Parents in family law cases may be forced to represent themselves under new Legal Aid restrictions

The Irish Independent – 26th July 2017

PARENTS embroiled in family law cases may be forced to appear in court without any legal representation as a result of a series of restrictions introduced by the cash-strapped Legal Aid Board.

In a memo to family law solicitors yesterday, the board said it has been forced to bring in strict curtailments surrounding the provision of legal aid until at least the end of the year.

The board’s director, Niall Murphy, confirmed that the restrictions will particularly hit people living in Dublin – where the legal aid demands are most acute.

The restrictions mean that some families will be forced to go elsewhere for representation, or suffer significant delays, unless the case relates to domestic violence or enforcement of maintenance.

The decision will impact solicitors that are panellists on the ‘District Court Family Law Private Practitioners Scheme’.

“Due to the need to control its budget the Legal Aid Board regretfully has to introduce significant restrictions in the cases it is referring out to private practitioners under the above scheme,” said the memo, which has been seen by the Irish Independent.

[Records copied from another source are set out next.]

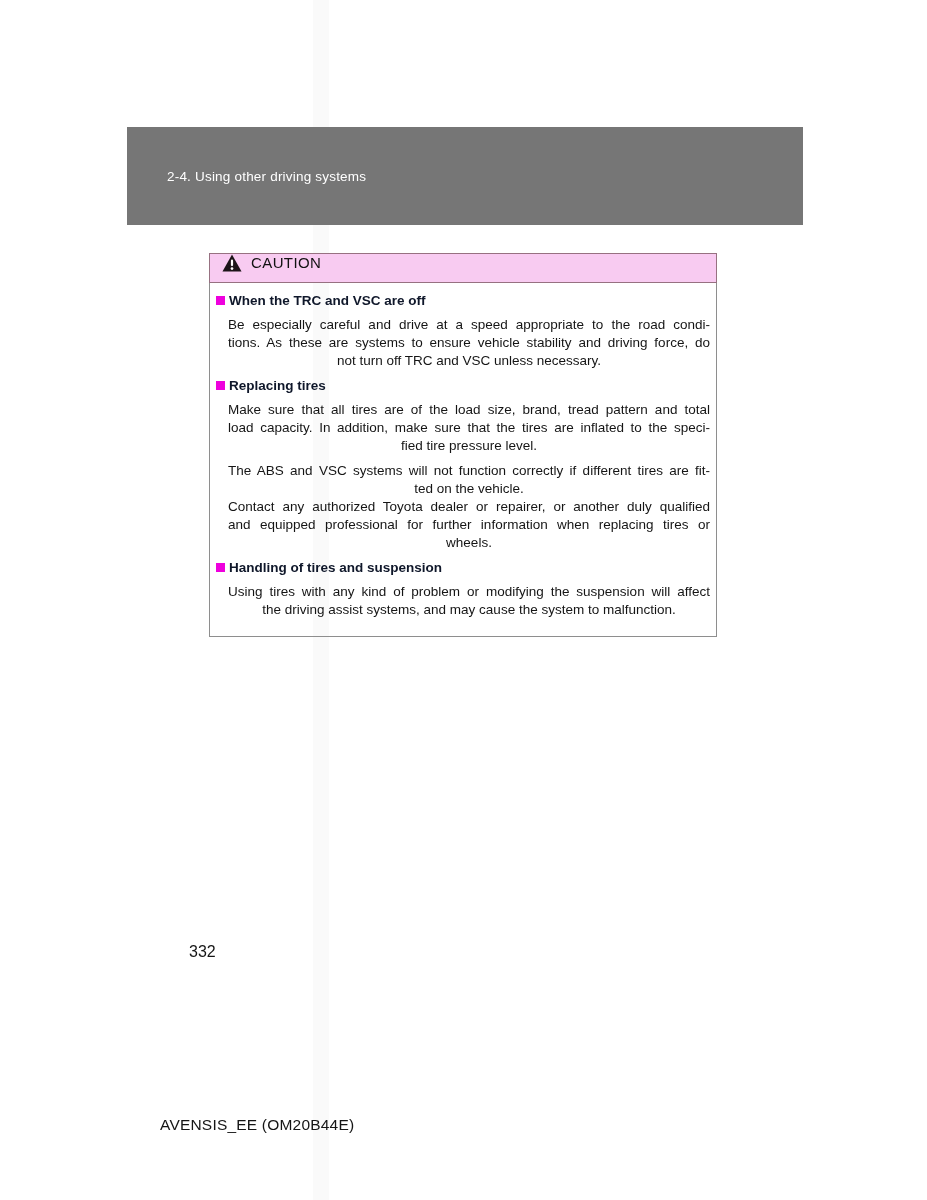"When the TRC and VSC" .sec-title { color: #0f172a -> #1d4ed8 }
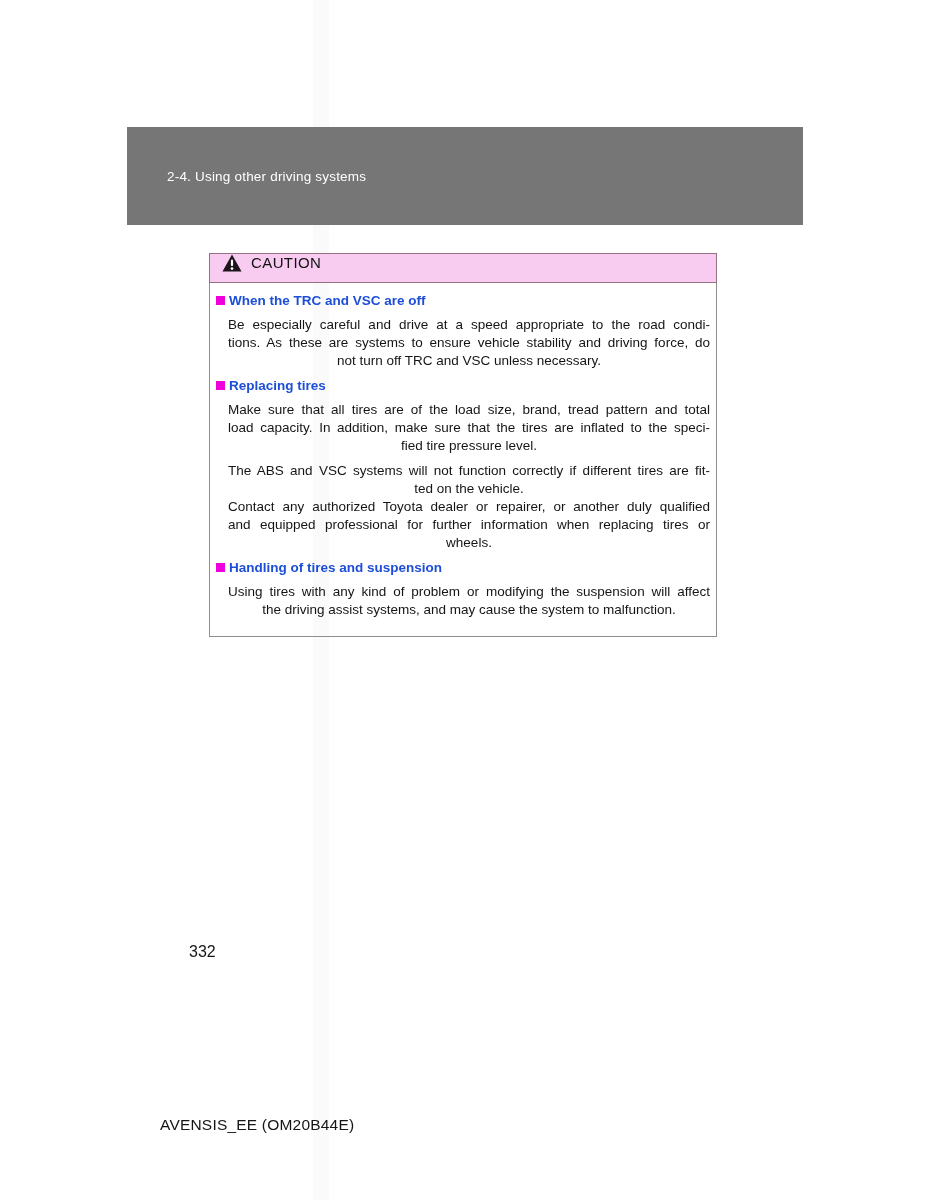"332" .page-number { font-size: 16px -> 14px; top: 943px -> 1054px }
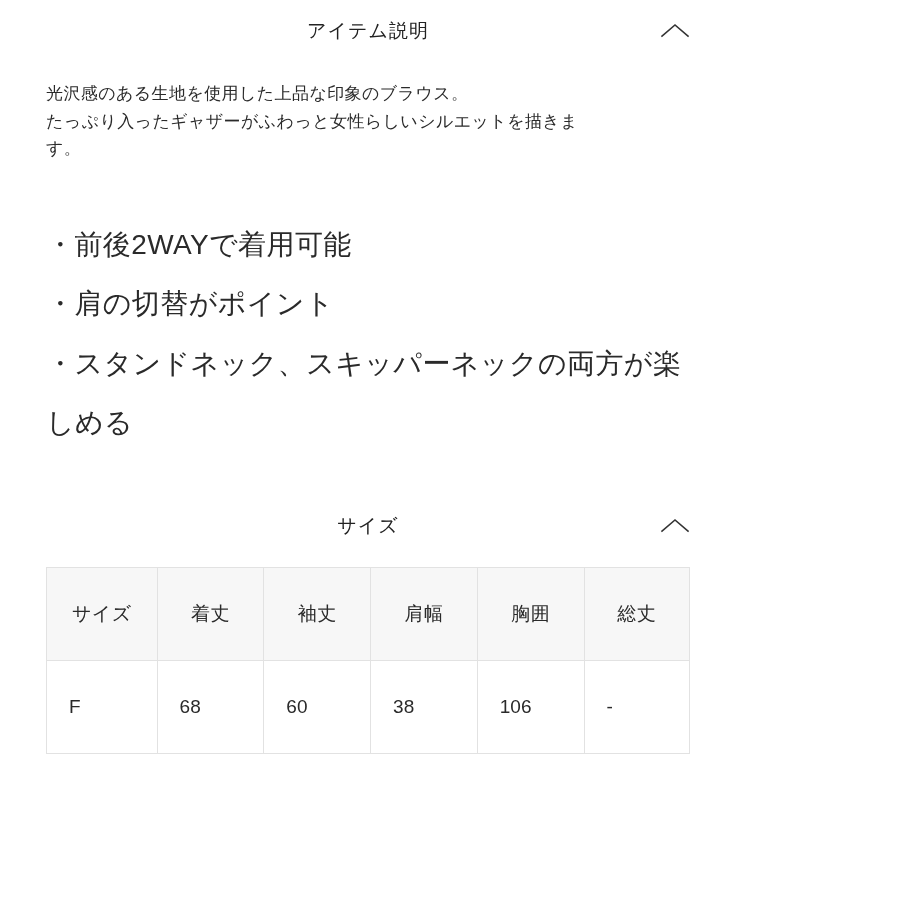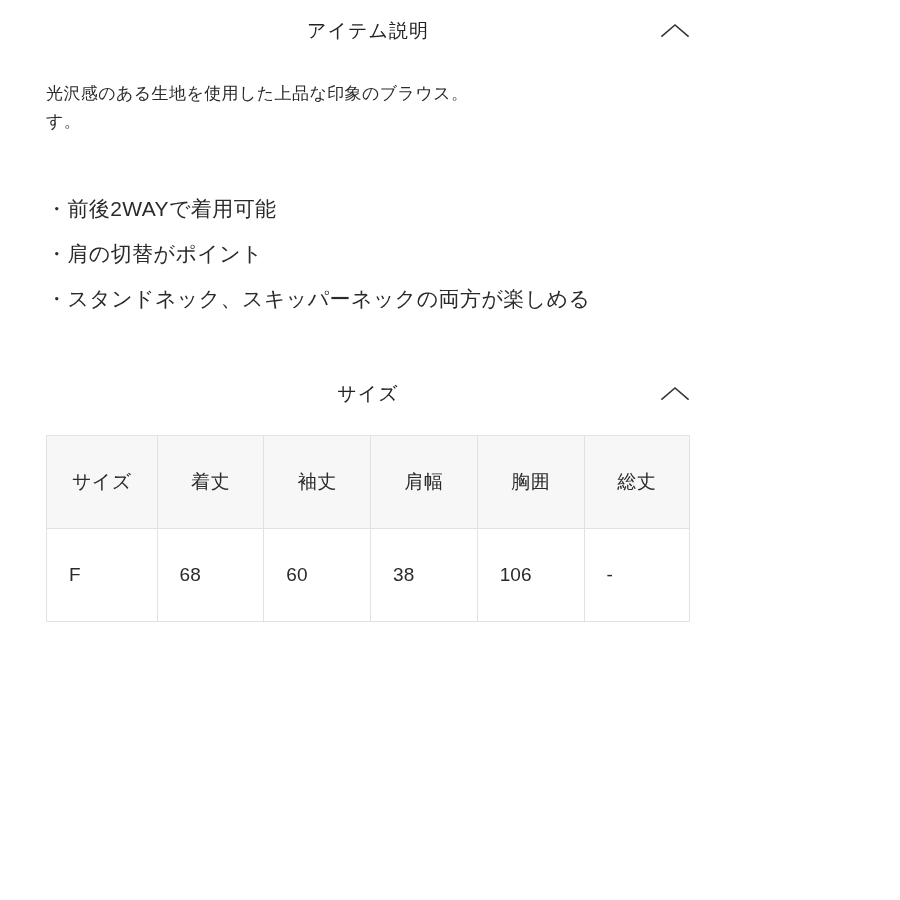"たっぷり入ったギャザーがふわっと女性らしいシルエットを描きま" div.desc-line { html: none -> <div>たっぷり入ったギャザーがふわっと女性らしいシルエットを描きま</div> }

“The Board has noted that there has been a significant increase in the number of referrals within the last 10 months, particularly in Dublin, which has put pressure on the Board’s budget.”

Mr Murphy details that in the busiest centre in Dublin, Dolphins Barn, the restrictions relate to all family law cases except in cases involving domestic violence or enforcement of maintenance.

Last night, solicitor and Fianna Fáil senator Lorraine Clifford-Lee described the curtailments as “unprecedented”.

She said that families in some of the most vulnerable situations will be impacted.

“I am calling on Minister Charlie Flanagan to immediately intervene here. This is an unprecedented scenario and will impact directly on children,” she added.